Österreichs Arbeitslosenrate steigt stärker

Österreich droht damit im EU-Ranking auf Rang 8 zurückzufallen.

Österreich muss in der EU-Winterprognose eine deutliche Verschlechterung der Arbeitslosenrate hinnehmen. Statt vorhergesagtem Anstieg der Arbeitslosenquote auf 6,1 Prozent für das laufende Jahr und auf 6,0 Prozent für 2017 wird nun eine Erhöhung auf 6,2 Prozent für 2016 und sogar auf 6,4 Prozent für 2017 prophezeit.

Damit würde Österreich auf Rang acht in der EU absinken. Vor zwei Jahren noch war Österreich Spitzenreiter mit der niedrigsten Arbeitslosigkeit. Aktuell rangiert die Alpenrepublik mit 5,8 Prozent auf Platz fünf. Nach den am Donnerstag von der EU-Kommission präsentierten Prognosen würde Österreich 2016 und 2017 hinter Deutschland, Luxemburg, Malta, Tschechien, Dänemark, Ungarn und Großbritannien zurückfallen.

Sinkende Zahlen in der EU

Der Durchschnitt von EU und Eurogruppe liegt zwar weiterhin deutlich höher, doch weisen die Union und die Währungszone sinkende Zahlen auf. So kann die Eurozone eine Verbesserung um zumindest je 0,1 Prozentpunkte auf 10,5 Prozent für 2016 und auf 10,2 Prozent 2017 erwarten, in der EU sogar eine Reduktion um je 0,2 Prozentpunkte auf 9,0 Prozent im laufenden Jahr und auf 8,7 Prozent 2017.

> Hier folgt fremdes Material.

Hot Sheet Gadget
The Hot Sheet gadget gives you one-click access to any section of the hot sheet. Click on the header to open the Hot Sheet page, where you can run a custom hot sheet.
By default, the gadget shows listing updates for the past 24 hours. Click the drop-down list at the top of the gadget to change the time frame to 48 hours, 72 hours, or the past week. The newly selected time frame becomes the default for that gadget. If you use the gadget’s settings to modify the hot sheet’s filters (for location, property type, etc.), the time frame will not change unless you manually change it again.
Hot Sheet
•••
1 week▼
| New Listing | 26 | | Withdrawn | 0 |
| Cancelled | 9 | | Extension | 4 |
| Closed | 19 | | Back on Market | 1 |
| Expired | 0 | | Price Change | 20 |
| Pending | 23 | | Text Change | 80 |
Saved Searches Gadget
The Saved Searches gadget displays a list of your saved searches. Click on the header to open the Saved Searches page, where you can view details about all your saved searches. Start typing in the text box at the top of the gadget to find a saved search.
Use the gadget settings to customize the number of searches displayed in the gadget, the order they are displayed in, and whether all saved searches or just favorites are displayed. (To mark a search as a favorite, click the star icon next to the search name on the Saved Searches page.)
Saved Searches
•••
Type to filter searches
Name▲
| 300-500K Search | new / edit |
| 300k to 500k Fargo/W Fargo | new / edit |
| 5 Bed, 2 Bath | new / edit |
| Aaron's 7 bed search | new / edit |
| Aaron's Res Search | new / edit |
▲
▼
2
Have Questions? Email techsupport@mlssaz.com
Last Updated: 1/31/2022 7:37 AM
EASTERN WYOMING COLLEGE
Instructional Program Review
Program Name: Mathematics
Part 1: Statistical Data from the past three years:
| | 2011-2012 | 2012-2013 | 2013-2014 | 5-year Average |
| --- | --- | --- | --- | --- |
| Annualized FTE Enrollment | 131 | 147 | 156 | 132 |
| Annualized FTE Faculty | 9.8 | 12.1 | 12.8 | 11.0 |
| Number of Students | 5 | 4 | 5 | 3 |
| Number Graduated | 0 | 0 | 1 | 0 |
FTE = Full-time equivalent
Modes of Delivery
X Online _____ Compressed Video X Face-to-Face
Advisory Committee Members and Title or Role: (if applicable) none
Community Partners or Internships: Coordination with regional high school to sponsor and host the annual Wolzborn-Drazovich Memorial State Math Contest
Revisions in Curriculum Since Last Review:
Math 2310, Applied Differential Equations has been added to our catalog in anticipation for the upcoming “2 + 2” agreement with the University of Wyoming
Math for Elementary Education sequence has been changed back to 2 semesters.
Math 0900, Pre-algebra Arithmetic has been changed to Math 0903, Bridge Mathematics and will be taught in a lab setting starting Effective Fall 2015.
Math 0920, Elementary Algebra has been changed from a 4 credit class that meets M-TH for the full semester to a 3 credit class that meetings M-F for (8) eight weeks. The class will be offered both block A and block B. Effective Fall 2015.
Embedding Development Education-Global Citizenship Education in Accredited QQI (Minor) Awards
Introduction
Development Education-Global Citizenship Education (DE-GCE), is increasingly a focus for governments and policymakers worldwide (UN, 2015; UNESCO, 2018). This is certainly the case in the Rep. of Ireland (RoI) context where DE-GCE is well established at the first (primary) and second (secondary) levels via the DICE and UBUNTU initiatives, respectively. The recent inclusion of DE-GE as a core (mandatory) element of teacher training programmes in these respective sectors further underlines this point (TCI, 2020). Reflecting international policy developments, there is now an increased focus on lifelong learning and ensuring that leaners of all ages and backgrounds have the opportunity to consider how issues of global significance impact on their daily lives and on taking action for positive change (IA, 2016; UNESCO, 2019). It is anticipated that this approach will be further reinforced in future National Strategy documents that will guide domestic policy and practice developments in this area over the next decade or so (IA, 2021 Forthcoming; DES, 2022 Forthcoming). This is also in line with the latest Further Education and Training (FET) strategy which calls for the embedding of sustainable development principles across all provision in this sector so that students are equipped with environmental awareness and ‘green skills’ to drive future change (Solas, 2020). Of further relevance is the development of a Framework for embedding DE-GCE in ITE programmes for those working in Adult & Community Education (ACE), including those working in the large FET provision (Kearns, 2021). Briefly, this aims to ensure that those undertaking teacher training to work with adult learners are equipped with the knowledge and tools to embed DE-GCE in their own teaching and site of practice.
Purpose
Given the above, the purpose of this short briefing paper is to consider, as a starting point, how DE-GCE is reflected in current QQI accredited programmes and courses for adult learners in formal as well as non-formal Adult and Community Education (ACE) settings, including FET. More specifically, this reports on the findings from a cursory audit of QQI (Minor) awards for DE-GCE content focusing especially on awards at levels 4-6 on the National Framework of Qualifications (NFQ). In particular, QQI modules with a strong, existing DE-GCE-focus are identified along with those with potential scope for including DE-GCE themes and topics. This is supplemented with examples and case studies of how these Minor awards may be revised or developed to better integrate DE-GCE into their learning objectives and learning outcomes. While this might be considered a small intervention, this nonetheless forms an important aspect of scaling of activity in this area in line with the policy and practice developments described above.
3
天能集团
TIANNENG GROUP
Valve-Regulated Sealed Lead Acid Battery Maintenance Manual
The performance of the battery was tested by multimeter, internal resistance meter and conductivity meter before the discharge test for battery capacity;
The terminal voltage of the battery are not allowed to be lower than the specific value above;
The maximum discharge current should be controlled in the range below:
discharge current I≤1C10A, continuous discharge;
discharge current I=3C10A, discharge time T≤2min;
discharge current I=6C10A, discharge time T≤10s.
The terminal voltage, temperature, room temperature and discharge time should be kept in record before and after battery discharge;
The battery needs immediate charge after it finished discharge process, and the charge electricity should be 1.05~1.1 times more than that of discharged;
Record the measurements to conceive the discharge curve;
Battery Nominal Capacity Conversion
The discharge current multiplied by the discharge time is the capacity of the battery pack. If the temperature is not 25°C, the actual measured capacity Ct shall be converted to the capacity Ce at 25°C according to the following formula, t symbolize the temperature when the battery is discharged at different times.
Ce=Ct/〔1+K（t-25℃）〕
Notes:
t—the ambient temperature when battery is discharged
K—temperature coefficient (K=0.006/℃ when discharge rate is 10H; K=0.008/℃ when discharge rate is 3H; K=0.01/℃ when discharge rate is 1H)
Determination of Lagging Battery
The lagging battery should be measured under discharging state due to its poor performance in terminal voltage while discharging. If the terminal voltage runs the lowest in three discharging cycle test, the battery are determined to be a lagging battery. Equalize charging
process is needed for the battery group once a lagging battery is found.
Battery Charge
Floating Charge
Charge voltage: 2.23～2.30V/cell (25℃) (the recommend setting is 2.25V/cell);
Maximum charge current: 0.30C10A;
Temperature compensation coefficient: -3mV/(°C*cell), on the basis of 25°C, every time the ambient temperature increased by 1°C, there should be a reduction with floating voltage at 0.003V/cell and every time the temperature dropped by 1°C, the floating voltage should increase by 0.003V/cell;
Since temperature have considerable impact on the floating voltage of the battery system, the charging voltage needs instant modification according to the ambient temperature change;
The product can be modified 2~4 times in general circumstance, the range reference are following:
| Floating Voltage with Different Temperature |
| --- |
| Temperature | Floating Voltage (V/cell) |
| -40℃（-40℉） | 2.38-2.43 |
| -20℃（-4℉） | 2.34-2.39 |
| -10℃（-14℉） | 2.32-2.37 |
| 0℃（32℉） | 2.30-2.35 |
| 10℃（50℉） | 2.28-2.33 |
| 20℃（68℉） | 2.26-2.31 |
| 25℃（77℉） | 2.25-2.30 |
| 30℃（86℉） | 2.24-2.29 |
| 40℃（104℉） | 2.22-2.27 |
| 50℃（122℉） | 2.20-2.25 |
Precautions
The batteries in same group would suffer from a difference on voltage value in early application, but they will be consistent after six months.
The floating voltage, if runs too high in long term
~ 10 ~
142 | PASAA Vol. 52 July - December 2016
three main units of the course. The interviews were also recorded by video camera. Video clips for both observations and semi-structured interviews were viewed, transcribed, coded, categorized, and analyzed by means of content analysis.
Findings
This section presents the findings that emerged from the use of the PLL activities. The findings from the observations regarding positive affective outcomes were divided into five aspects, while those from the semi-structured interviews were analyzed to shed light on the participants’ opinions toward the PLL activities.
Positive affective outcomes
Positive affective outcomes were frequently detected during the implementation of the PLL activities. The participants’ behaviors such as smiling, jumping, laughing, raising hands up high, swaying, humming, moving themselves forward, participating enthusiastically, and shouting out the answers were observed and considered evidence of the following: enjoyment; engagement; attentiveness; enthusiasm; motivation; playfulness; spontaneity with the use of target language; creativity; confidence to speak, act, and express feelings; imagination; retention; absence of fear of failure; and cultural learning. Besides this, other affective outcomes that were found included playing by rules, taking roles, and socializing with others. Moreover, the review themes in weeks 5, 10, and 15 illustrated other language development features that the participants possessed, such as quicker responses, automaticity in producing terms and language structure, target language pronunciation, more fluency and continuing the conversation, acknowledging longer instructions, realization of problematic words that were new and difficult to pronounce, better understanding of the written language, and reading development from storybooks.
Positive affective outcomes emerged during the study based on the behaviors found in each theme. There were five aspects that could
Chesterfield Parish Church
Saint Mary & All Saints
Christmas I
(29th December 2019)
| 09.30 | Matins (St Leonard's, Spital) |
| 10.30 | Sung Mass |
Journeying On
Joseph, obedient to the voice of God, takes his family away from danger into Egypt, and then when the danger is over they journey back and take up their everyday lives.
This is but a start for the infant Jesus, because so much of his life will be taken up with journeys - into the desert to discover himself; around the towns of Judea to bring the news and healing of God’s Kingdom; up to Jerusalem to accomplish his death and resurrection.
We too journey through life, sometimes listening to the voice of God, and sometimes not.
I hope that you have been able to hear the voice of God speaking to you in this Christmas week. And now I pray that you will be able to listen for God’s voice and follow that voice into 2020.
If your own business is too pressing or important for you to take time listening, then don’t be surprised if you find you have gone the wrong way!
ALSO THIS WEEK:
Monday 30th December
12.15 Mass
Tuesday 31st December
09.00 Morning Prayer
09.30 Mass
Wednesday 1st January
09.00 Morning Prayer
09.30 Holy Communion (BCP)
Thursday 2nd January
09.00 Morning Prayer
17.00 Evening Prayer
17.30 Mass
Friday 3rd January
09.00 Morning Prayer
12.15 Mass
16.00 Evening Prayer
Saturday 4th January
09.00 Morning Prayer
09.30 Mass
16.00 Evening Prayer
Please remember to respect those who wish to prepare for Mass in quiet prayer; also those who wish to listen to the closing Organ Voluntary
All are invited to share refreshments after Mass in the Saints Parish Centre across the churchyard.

Insgesamt gibt es nur vier EU-Staaten mit höher prognostizierten Arbeitslosenraten für 2016/2017 im Vergleich zur Herbstprognose. Neben Österreich sind dies Belgien, Frankreich und die Niederlande. In vier Staaten werden keine Veränderungen vorhergesagt (Deutschland, Portugal, Bulgarien und Rumänien). Die restlichen 20 EU-Staaten können alle mit sinkenden Arbeitslosenquoten rechnen.